Therapy consists of weekly sessions and may progress to bi-weekly and booster (check-in) sessions. After taking a history, we will create a treatment plan together determined by your goals. I will help guide you through this collaboration. I usually begin with self-regulation skills, working with clients to develop tools for emotion regulation. We may cover breath training, grounding skills, distress-tolerance skills, progressive muscle relaxation, self-talk, schema identification, and imagery work. We will work with your assumptive world- your set of beliefs about yourself and others -that are contributing to your distress. We will identify how these beliefs play out with others through observation and insight. This becomes the foundation for change.
I am certified in advanced level training in Maternal Mental Health through both the IPT and Postpartum Support International institutes. Perinatal psychotherapy is a specialized approach to psychotherapy for pregnant and postpartum mothers. Postpartum depression (a term used to describe many postpartum experiences including depression, anxiety, OCD, psychosis, and traumatic birth experiences) affects around 10-20% of mothers worldwide. There are biological, psychological, spiritual and social factors that contribute to the likelihood of this happening. Unfortunately, many mothers don't receive the services they need because their distress may not look like typical depression. For many mothers, intrusive thoughts, high anxiety, or overwhelming fears may be the dominant presentation.

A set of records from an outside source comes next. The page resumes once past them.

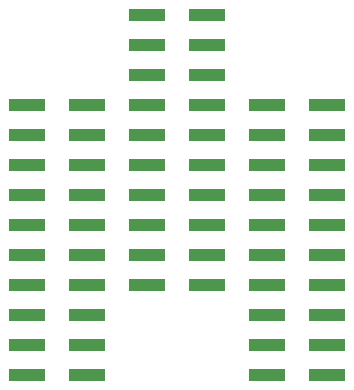
<source format=gbr>
G04 #@! TF.GenerationSoftware,KiCad,Pcbnew,5.1.7-a382d34a8~87~ubuntu18.04.1*
G04 #@! TF.CreationDate,2020-10-22T16:54:02+03:00*
G04 #@! TF.ProjectId,FreeSmart157AAC_29mm_devboard_5r_smd,46726565-536d-4617-9274-313537414143,rev?*
G04 #@! TF.SameCoordinates,Original*
G04 #@! TF.FileFunction,Paste,Bot*
G04 #@! TF.FilePolarity,Positive*
%FSLAX46Y46*%
G04 Gerber Fmt 4.6, Leading zero omitted, Abs format (unit mm)*
G04 Created by KiCad (PCBNEW 5.1.7-a382d34a8~87~ubuntu18.04.1) date 2020-10-22 16:54:02*
%MOMM*%
%LPD*%
G01*
G04 APERTURE LIST*
%ADD10R,3.150000X1.000000*%
G04 APERTURE END LIST*
D10*
X2525000Y15240000D03*
X-2525000Y15240000D03*
X2525000Y12700000D03*
X-2525000Y12700000D03*
X2525000Y10160000D03*
X-2525000Y10160000D03*
X2525000Y7620000D03*
X-2525000Y7620000D03*
X2525000Y5080000D03*
X-2525000Y5080000D03*
X2525000Y2540000D03*
X-2525000Y2540000D03*
X2525000Y0D03*
X-2525000Y0D03*
X2525000Y-2540000D03*
X-2525000Y-2540000D03*
X2525000Y-5080000D03*
X-2525000Y-5080000D03*
X2525000Y-7620000D03*
X-2525000Y-7620000D03*
X12685000Y7620000D03*
X7635000Y7620000D03*
X12685000Y5080000D03*
X7635000Y5080000D03*
X12685000Y2540000D03*
X7635000Y2540000D03*
X12685000Y0D03*
X7635000Y0D03*
X12685000Y-2540000D03*
X7635000Y-2540000D03*
X12685000Y-5080000D03*
X7635000Y-5080000D03*
X12685000Y-7620000D03*
X7635000Y-7620000D03*
X12685000Y-10160000D03*
X7635000Y-10160000D03*
X12685000Y-12700000D03*
X7635000Y-12700000D03*
X12685000Y-15240000D03*
X7635000Y-15240000D03*
X-7635000Y7620000D03*
X-12685000Y7620000D03*
X-7635000Y5080000D03*
X-12685000Y5080000D03*
X-7635000Y2540000D03*
X-12685000Y2540000D03*
X-7635000Y0D03*
X-12685000Y0D03*
X-7635000Y-2540000D03*
X-12685000Y-2540000D03*
X-7635000Y-5080000D03*
X-12685000Y-5080000D03*
X-7635000Y-7620000D03*
X-12685000Y-7620000D03*
X-7635000Y-10160000D03*
X-12685000Y-10160000D03*
X-7635000Y-12700000D03*
X-12685000Y-12700000D03*
X-7635000Y-15240000D03*
X-12685000Y-15240000D03*
M02*

</source>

Becoming a mother is a huge transition that can bring historical issues to the surface. Mothers often struggle with their own unmet emotional needs from childhood. They may feel those emotional needs acutely, but not know what to do with them as they are being called into a parental role. There may be unconscious efforts to re-create, or, alternatively, to compensate for what happened in their own childhoods. Emotional vulnerability and new levels of dependency on others may be uncomfortable. Allowing for these needs and learning to communicate them in a clear and gracious way becomes paramount. We will work to identify what you need, how to meet those needs, and how to move forward when older needs cannot be met.
Identity crises, sometimes experienced as,"I was that person then, but who am I now?" are common during postpartum adjustment. This is a time of role transitions and redefining oneself. I see this crisis as a unique opportunity. With the right support, it is an opportunity for personal growth. Like most adversity, the reward may not present itself immediately but will be experienced over time. A sense of purpose may emerge and priorities can be rearranged. Becoming a parent forces us to master conflicts that have been previously avoided.
Breastfeeding is another emotional challenge often wrought with hopes and expectations. Exclusive breastfeeding may not be realistic for some mothers, and this can feel like failure. Therapy helps mothers identify their implicit expectations, grieve losses, and come to the best resolution for themselves. I bring a background in lactation education and a non-judgmental stance to supporting clients through these decisions. It may not need to be an either-or decision in the end, and this provides relief and hope for many mothers.
Psychotherapy for perinatal disorders has been proven highly effective for mothers, and also protective for baby's physical and mental development.